En janvier 2018, a poursuivi le Vice-Ministre, le Pérou a adopté le Plan national des droits de l’homme pour la période 2018-2021. Ce plan accorde la priorité aux personnes les plus vulnérables, s’agissant notamment des filles, des femmes, des peuples autochtones, des populations afro-péruviennes, des personnes atteintes par le VIH/sida ou encore des victimes des violences durant la période 1980-2000. Pour la première fois de son histoire, ce document va être traduit dans les différentes langues du pays et sera remis aux représentants des peuples autochtones.

Le Pérou a en outre mis en œuvre la Stratégie nationale pour l’élimination de la discrimination ethnique et raciale (2016-2021), a fait valoir M. Soria Fuerte. Le Code pénal a, quant à lui, été modifié et prévoit désormais une peine privative de liberté pour les personnes qui se rendent coupables d’actes de discriminations à l’encontre d’une personne ou d’un groupe de personnes aux motifs, notamment, de la race ou du genre, a-t-il ajouté.

Le Pérou a par ailleurs créé, au niveau national, le prix « Incluir para Crecer » (Inclure pour grandir), décerné aux municipalités qui mènent un travail pour améliorer les services publics, ce qui permet ainsi d’améliorer les conditions de vie de la population et son intégration dans la société. Ce prix récompense notamment les projets qui mettent l’accent sur la multiculturalité des services, a précisé le chef de la délégation.

Données fournies:
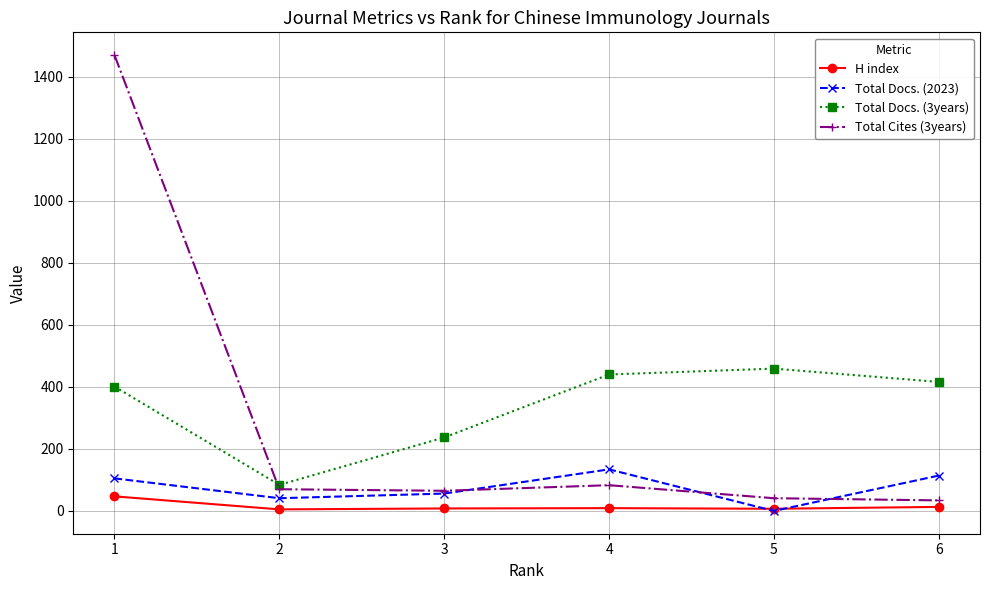

How many data points in H index are less than 9?

3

Énoncé 1: Indiquez si chacune des affirmations suivantes concorde avec l’extrait, en citant à l’appui les mots décisifs : (a) le Pérou a adopté le Plan national des droits de l’homme en janvier 2018 ; (b) la Stratégie nationale pour l’élimination de la discrimination ethnique et raciale porte sur la période 2018-2021 ; (c) le prix « Incluir para Crecer » est décerné à des associations.
Énoncé 2: Recopiez fidèlement le passage de l’extrait allant de « Le Pérou a en » jusqu’à « genre, a-t-il ajouté. ».
Énoncé 3: D’après l’extrait, dans quelles langues le Plan national des droits de l’homme va-t-il être traduit ?

Réponse rédigée 1:
(a) Oui : « En janvier 2018, a poursuivi le Vice-Ministre, le Pérou a adopté le Plan national des droits de l’homme ».
(b) Non : « la Stratégie nationale pour l’élimination de la discrimination ethnique et raciale (2016-2021) ».
(c) Non : « décerné aux municipalités qui mènent un travail pour améliorer les services publics ».

Réponse rédigée 2:
Le Pérou a en outre mis en œuvre la Stratégie nationale pour l’élimination de la discrimination ethnique et raciale (2016-2021), a fait valoir M. Soria Fuerte. Le Code pénal a, quant à lui, été modifié et prévoit désormais une peine privative de liberté pour les personnes qui se rendent coupables d’actes de discriminations à l’encontre d’une personne ou d’un groupe de personnes aux motifs, notamment, de la race ou du genre, a-t-il ajouté.

Réponse rédigée 3: Dans les différentes langues du pays.